İçindekiler
Kentlerin Sürdürülebilirliği İçin Stratejik Bir Uygulama: Kent Müzeleri
Tarihte ilk kentler, bereketli topraklar denilen Mezopotamya’da M.Ö. 4 bin yılın sonlarında sosyal, çevresel, ekonomik özelliklere bağlı olarak ortaya çıkmıştır. Bu kentler; liderleri ve yönetim şekilleri, coğrafi özellikleri, ticari faaliyetleri, nüfus yoğunlukları ve toplumun sınıfsal yapısı, ibadet mekânları, surları, mezarları ve sarayları gibi kamusal yapıları ile kural, norm ve yasaları, dini inançları, dil kullanımları, tören ve gelenekleri gibi unsurların oluşturduğu kültürleriyle birbirlerinden ayırt edilmektedir.
Örnek vermek gerekirse Mezopotamya’dan günümüze ulaşan en eski yazılı eser olarak kabul edilen Gılgamış Destanı’na konu olan Uruk Kent Devleti; lideri, yönetim kuralları, mimari yapıları, din, dil, tören ve gelenek gibi unsurlarıyla önemli ve öncül bir kenttir. Bugün dünya nüfusunun yarıya yakını kentlerde yaşamını sürdürüyor. Bu durum da kentlerde çevresel, sosyal, ekonomik ve kültürel çeşitli sorunlara yol açıyor. Kent yönetimlerinin, sorunlarla yüzleşerek kentin maddi ve manevi kaynaklarını verimli kullanmaları, gelecek nesillere de aktaracak şekilde önlemler almaları, kentlerin sürdürülebilirliğine ilişkin projeler ve uygulamalara öncelik vermeleri bekleniyor.
Kent/bölge gibi yerlerin sürdürülebilirliği; kentin doğal çevresini gözetme, su kullanımını azaltma, atık yönetimi, karbon ayak izi oranını düşürme, insan kaynakları ile besin ve gıda politikaları gibi konularda refah seviyesini yükseltecek ve kaynakların gelecek nesillere ulaştırılmasını sağlayacak politikalar ortaya koymak ile ilgilidir. Kentlerin sürdürülebilirliği kapsamında çevre ve ekonomik değerlerle birlikte kültürel değerlerin geleceğe taşınmasını sağlamak da önemli bir amaçtır. Kenti zihinlerde istenilen yere konumlandırma ve iyi bir itibarla algılanmasını sağlamanın temelinde ise değerler, davranışlar, imaj ve kimlik unsurları bulunur. Güçlü, sağlam temelleri olan bir kent kimliği, o kentle duygusal bağ kurmanın ve ait hissetmenin kapılarını aralar.
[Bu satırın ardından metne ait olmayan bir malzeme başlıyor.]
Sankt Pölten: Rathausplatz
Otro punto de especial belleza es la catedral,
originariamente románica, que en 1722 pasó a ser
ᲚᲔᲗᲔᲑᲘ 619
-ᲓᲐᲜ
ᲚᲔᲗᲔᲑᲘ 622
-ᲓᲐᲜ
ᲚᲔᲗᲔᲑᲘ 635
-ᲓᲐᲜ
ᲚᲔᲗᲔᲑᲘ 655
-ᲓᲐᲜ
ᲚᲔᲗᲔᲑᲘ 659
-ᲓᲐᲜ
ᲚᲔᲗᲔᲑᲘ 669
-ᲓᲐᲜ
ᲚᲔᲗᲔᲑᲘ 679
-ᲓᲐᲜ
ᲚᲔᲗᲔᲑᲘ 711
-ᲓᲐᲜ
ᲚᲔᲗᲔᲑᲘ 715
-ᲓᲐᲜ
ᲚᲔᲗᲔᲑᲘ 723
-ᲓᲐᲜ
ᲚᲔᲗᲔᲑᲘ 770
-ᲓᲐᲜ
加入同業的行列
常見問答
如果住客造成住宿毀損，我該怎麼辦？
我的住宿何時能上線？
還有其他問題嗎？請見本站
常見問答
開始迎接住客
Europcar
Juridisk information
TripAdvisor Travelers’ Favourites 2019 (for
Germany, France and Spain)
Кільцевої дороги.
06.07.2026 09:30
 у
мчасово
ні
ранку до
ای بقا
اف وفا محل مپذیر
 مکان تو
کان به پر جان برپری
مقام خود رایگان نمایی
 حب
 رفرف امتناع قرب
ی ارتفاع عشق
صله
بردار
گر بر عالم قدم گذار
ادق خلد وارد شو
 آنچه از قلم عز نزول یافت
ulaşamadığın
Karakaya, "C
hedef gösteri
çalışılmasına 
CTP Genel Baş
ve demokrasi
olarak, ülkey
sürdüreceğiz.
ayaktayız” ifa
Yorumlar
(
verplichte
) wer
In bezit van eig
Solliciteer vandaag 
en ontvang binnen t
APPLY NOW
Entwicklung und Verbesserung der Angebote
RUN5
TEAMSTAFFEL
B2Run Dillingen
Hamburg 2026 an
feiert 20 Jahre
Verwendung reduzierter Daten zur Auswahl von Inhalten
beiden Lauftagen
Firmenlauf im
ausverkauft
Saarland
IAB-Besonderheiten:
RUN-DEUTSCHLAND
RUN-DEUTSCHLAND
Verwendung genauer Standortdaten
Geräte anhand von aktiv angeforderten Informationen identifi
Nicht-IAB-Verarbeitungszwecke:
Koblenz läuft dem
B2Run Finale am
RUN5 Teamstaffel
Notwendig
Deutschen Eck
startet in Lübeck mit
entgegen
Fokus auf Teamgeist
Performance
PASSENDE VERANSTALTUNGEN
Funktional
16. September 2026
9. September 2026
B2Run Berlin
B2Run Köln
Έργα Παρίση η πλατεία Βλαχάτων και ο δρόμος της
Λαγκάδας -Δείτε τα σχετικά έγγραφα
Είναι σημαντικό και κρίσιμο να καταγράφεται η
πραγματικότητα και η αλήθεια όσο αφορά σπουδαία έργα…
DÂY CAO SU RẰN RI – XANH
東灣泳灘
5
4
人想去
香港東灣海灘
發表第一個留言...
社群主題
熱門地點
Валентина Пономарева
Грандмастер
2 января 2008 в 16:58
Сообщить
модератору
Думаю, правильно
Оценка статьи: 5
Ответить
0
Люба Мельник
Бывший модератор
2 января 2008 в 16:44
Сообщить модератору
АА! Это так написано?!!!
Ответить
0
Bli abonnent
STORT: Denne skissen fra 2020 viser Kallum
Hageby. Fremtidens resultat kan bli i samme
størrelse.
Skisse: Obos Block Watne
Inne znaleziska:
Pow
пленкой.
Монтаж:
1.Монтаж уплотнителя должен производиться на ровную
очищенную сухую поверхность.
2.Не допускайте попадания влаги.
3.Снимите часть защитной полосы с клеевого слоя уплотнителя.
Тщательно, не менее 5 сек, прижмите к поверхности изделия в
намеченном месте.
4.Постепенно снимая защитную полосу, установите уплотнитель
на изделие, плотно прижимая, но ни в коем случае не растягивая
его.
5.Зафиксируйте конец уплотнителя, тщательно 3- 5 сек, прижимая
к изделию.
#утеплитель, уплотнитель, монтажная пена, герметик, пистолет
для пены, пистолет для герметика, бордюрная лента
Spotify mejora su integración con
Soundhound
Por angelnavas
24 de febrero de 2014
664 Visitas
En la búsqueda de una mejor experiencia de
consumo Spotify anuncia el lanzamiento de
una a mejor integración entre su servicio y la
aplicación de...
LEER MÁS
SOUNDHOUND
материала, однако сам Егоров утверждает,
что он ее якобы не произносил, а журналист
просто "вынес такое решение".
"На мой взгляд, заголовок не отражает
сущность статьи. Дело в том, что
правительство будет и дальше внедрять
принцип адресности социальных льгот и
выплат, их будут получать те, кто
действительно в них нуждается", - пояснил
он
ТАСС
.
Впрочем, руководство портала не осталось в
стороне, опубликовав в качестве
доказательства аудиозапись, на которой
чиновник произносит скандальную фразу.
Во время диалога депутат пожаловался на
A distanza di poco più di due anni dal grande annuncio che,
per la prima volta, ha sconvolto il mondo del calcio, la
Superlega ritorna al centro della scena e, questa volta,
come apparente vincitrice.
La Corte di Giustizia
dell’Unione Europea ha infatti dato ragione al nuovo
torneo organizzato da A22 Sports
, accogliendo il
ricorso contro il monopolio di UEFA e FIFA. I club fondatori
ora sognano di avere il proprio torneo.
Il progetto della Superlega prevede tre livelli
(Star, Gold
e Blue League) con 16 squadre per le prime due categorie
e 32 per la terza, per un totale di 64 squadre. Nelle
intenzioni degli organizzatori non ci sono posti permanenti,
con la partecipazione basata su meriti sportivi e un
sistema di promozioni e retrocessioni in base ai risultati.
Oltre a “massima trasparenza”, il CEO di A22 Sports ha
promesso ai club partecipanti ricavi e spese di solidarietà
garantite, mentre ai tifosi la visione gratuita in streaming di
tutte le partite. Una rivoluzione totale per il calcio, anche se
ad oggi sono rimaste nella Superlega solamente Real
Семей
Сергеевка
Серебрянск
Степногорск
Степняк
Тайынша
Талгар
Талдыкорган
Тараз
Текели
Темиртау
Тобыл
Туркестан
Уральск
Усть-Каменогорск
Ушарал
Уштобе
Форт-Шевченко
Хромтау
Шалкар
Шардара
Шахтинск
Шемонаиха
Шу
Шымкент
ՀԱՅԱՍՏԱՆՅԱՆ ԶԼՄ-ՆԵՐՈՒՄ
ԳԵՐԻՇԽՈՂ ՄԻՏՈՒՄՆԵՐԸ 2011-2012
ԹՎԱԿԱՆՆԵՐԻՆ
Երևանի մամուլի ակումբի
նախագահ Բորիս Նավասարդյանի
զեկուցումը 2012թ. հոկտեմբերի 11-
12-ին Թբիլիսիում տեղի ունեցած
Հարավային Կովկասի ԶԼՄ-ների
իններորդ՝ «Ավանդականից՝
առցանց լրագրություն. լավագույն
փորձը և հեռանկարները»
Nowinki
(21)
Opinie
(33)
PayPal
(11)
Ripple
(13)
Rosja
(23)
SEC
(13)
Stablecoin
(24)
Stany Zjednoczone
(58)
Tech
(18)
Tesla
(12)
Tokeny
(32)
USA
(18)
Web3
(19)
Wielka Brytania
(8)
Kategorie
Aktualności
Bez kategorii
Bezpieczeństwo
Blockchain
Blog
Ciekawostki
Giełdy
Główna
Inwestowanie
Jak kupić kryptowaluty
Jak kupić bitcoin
Yemek alışkanlıklarından el sanatlarına, mimari eserlerden kılık kıyafetlere, kente özgü ürünlerden el sanatlarına kadar pek çok kültürel değerin yardımıyla bir kentin markalama faaliyetleri gerçekleştirilir. Kültüre dayalı ve sürdürülebilir markalama çalışmaları sadece rekabet avantajı sağlamakla kalmaz aynı zamanda sürdürülebilir kentler yaratmaya da katkı sağlar.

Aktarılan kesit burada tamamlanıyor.